Vogelsong, who was released by the Pirates in 2006 and had to go to Japan to keep his professional baseball career alive, was impressive during spring training and made some successful relief appearances for the Giants in early April.
Vogelsong's performance has turned Zito's injury into the most impactful of the season, as the journeyman right-hander has gone 5-1 with an unbelievable 1.86 ERA in 11 starts so far for San Francisco.
Vogelsong's success has prompted a discussion over whether he should be chosen as an All-Star by his skipper and manager of this year's National League All-Star team, Bruce Bochy.

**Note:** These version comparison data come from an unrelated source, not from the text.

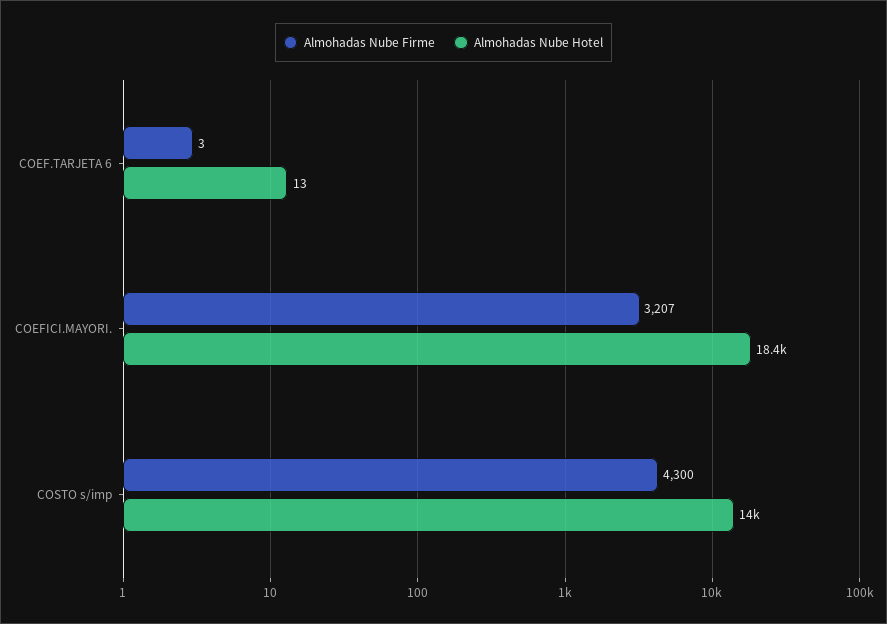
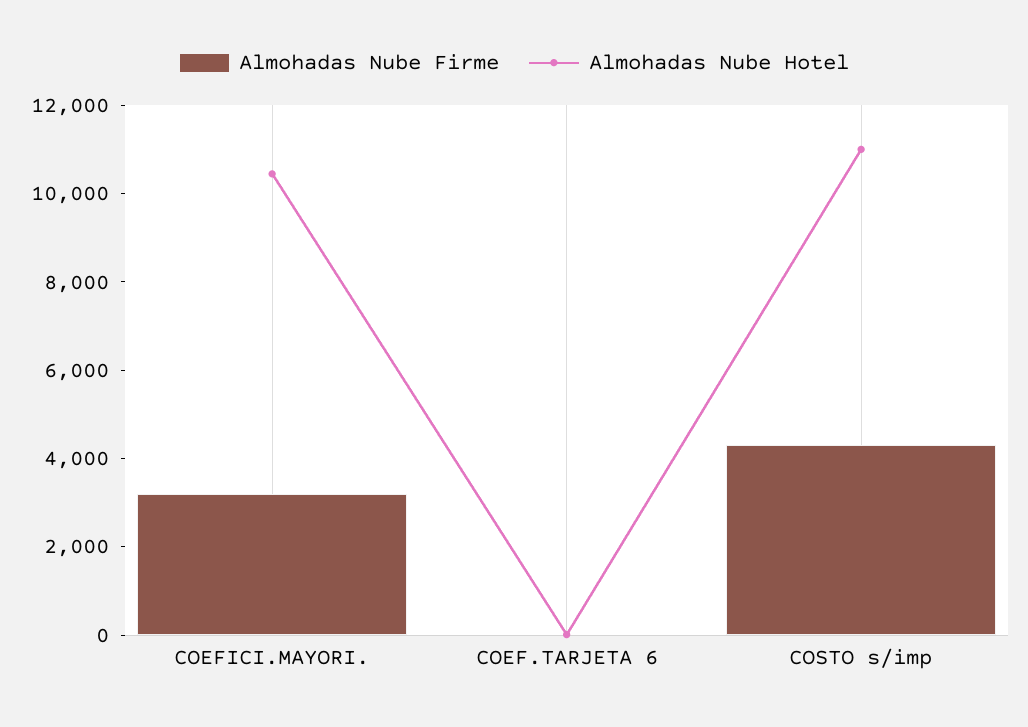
  {
    "Almohadas Nube Firme": {
      "COEF.TARJETA 6": 3,
      "COEFICI.MAYORI.": 3207,
      "COSTO s/imp": 4300
    },
    "Almohadas Nube Hotel": {
      "COEF.TARJETA 6": 13,
-     "COEFICI.MAYORI.": 18400,
+     "COEFICI.MAYORI.": 10500,
-     "COSTO s/imp": 14000
+     "COSTO s/imp": 11000
    }
  }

Vogelsong's story is one of the best in Major League Baseball this season, and it was only possible because of an injury to Zito, who has returned from the disabled list and is scheduled to start in the late game of a doubleheader with the Cubs Tuesday at Wrigley Field.
Jonathan Sanchez is the latest Giant to head to the disabled list. The impact his injury will have on the defending world champions is unknown. Sanchez was placed on the DL with a biceps tendinitis after his start against the Indians on Friday night.
Despite an uncanny number of key injuries so far, San Francisco is 44-34 and sits atop the National League West.
Manager Bruce Bochy and his club have found ways to win. The fact that the Giants have survived the impact of this succession of injuries is a sign that San Francisco is a team to be reckoned with in 2011.
The road to a World Series title must pass through the City by the Bay.